Covid-19

Autotestes apenas para quem pode pagar ajuda pouco e elitiza, alertam especialistas

Nesta sexta-feira (28/01/22), a diretoria da Agência Nacional de Vigilância Sanitária (Anvisa) liberou a possibilidade de comercialização de testes de Covid-19 que podem ser aplicados por leigos, em si mesmos ou amigos e familiares, os chamados autotestes. O ministro da Saúde, Marcelo Queiroga, disse, no entanto, que o produto não será distribuído gratuitamente para a população, ficando disponível nas farmácias para “a sociedade que tiver interesse em adquirir”.

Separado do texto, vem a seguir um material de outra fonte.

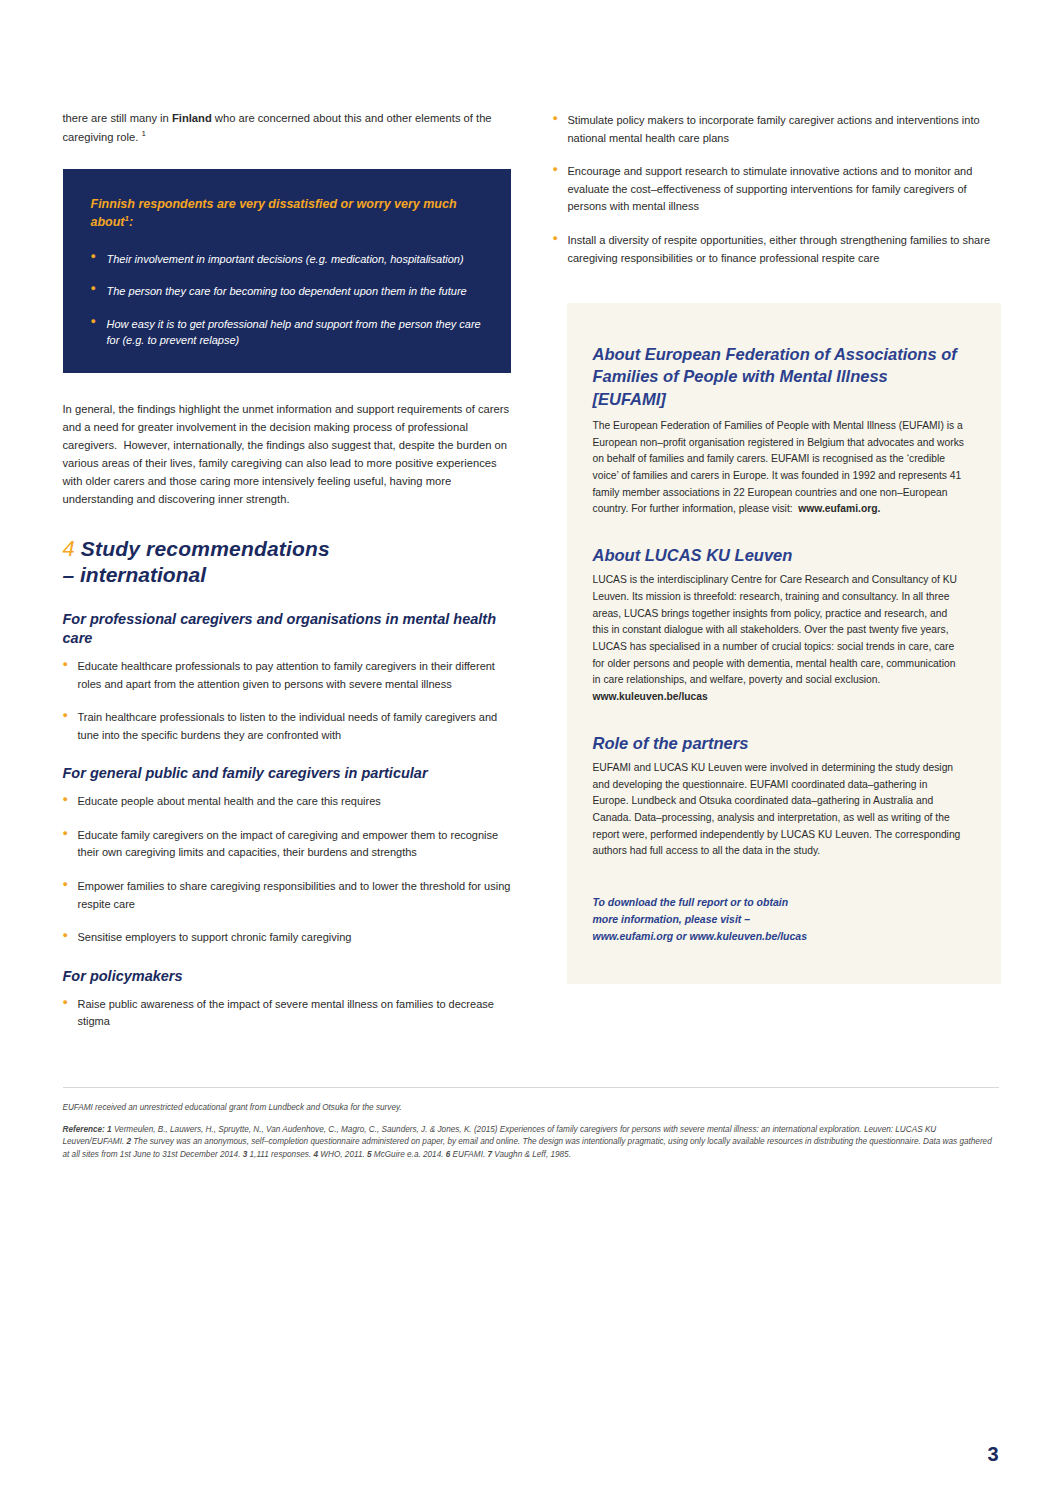there are still many in Finland who are concerned about this and other elements of the caregiving role. 1
Finnish respondents are very dissatisfied or worry very much about1:
Their involvement in important decisions (e.g. medication, hospitalisation)
The person they care for becoming too dependent upon them in the future
How easy it is to get professional help and support from the person they care for (e.g. to prevent relapse)
In general, the findings highlight the unmet information and support requirements of carers and a need for greater involvement in the decision making process of professional caregivers. However, internationally, the findings also suggest that, despite the burden on various areas of their lives, family caregiving can also lead to more positive experiences with older carers and those caring more intensively feeling useful, having more understanding and discovering inner strength.
4 Study recommendations – international
For professional caregivers and organisations in mental health care
Educate healthcare professionals to pay attention to family caregivers in their different roles and apart from the attention given to persons with severe mental illness
Train healthcare professionals to listen to the individual needs of family caregivers and tune into the specific burdens they are confronted with
For general public and family caregivers in particular
Educate people about mental health and the care this requires
Educate family caregivers on the impact of caregiving and empower them to recognise their own caregiving limits and capacities, their burdens and strengths
Empower families to share caregiving responsibilities and to lower the threshold for using respite care
Sensitise employers to support chronic family caregiving
For policymakers
Raise public awareness of the impact of severe mental illness on families to decrease stigma
Stimulate policy makers to incorporate family caregiver actions and interventions into national mental health care plans
Encourage and support research to stimulate innovative actions and to monitor and evaluate the cost–effectiveness of supporting interventions for family caregivers of persons with mental illness
Install a diversity of respite opportunities, either through strengthening families to share caregiving responsibilities or to finance professional respite care
About European Federation of Associations of Families of People with Mental Illness [EUFAMI]
The European Federation of Families of People with Mental Illness (EUFAMI) is a European non–profit organisation registered in Belgium that advocates and works on behalf of families and family carers. EUFAMI is recognised as the ‘credible voice’ of families and carers in Europe. It was founded in 1992 and represents 41 family member associations in 22 European countries and one non–European country. For further information, please visit: www.eufami.org.
About LUCAS KU Leuven
LUCAS is the interdisciplinary Centre for Care Research and Consultancy of KU Leuven. Its mission is threefold: research, training and consultancy. In all three areas, LUCAS brings together insights from policy, practice and research, and this in constant dialogue with all stakeholders. Over the past twenty five years, LUCAS has specialised in a number of crucial topics: social trends in care, care for older persons and people with dementia, mental health care, communication in care relationships, and welfare, poverty and social exclusion. www.kuleuven.be/lucas
Role of the partners
EUFAMI and LUCAS KU Leuven were involved in determining the study design and developing the questionnaire. EUFAMI coordinated data–gathering in Europe. Lundbeck and Otsuka coordinated data–gathering in Australia and Canada. Data–processing, analysis and interpretation, as well as writing of the report were, performed independently by LUCAS KU Leuven. The corresponding authors had full access to all the data in the study.
To download the full report or to obtain
more information, please visit –
www.eufami.org or www.kuleuven.be/lucas
EUFAMI received an unrestricted educational grant from Lundbeck and Otsuka for the survey.
Reference: 1 Vermeulen, B., Lauwers, H., Spruytte, N., Van Audenhove, C., Magro, C., Saunders, J. & Jones, K. (2015) Experiences of family caregivers for persons with severe mental illness: an international exploration. Leuven: LUCAS KU Leuven/EUFAMI. 2 The survey was an anonymous, self–completion questionnaire administered on paper, by email and online. The design was intentionally pragmatic, using only locally available resources in distributing the questionnaire. Data was gathered at all sites from 1st June to 31st December 2014. 3 1,111 responses. 4 WHO, 2011. 5 McGuire e.a. 2014. 6 EUFAMI. 7 Vaughn & Leff, 1985.
3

Esse formato de teste já está sendo usado há meses em diversos países para ajudar as autoridades de saúde a monitorar a presença do vírus e isolar infectados. Na cidade de Nova York, por exemplo, o Departamento de Educação começou a distribuir mais de 1 milhão de autotestes para as escolas na última semana, possibilitando a distribuição aos estudantes e aos profissionais de educação com sintomas ou que tenham tido contato com pessoas na sala de aula que testaram positivo. 

O autoteste também está sendo utilizado em Portugal, França, Holanda, Bélgica, Itália, Espanha, Alemanha, Áustria, Bulgária, Argentina, Chile e Peru. O Reino Unido os utiliza amplamente, distribuindo-os gratuitamente em farmácias e em domicílios. O fato dele ser distribuído gratuitamente entre a população desses países ao contrário do que acontecerá no Brasil deve fazer toda a diferença.

“[Vai ajudar] pouco, pois a grande finalidade por trás do autoteste deveria ser ajudar o Sistema Único de Saúde (SUS) a ampliar a sua capacidade na detecção de infecções ou casos novos e, com isso, melhorar a resposta sanitária durante a pandemia. No entanto, quando restringimos essa estratégia apenas a uma pequena parcela da população, estamos desvirtuando o espírito de uma política pública que deveria ser inclusiva e não excludente”, lamenta o epidemiologista e pesquisador da Fiocruz Amazônia, Jesem Orellana.

“Do ponto de vista epidemiológico, eu apenas teria um dado um pouco mais próximo do real em termos de infecção. Estamos muito aquém do do que está acontecendo no país. Hoje temos dificuldade de acesso [ao testes comuns] até por quem pode pagar. Se o SUS distribui, eu tenho um retrato da população. Se o SUS não distribui, eu tenho apenas uma fatia dela. Então o autoteste não sendo distribuído pelo SUS elitiza sim”, afirma a também epidemiologista Isabel Leite, da Universidade Federal de Juiz de Fora, em Minas Gerais (UFJF).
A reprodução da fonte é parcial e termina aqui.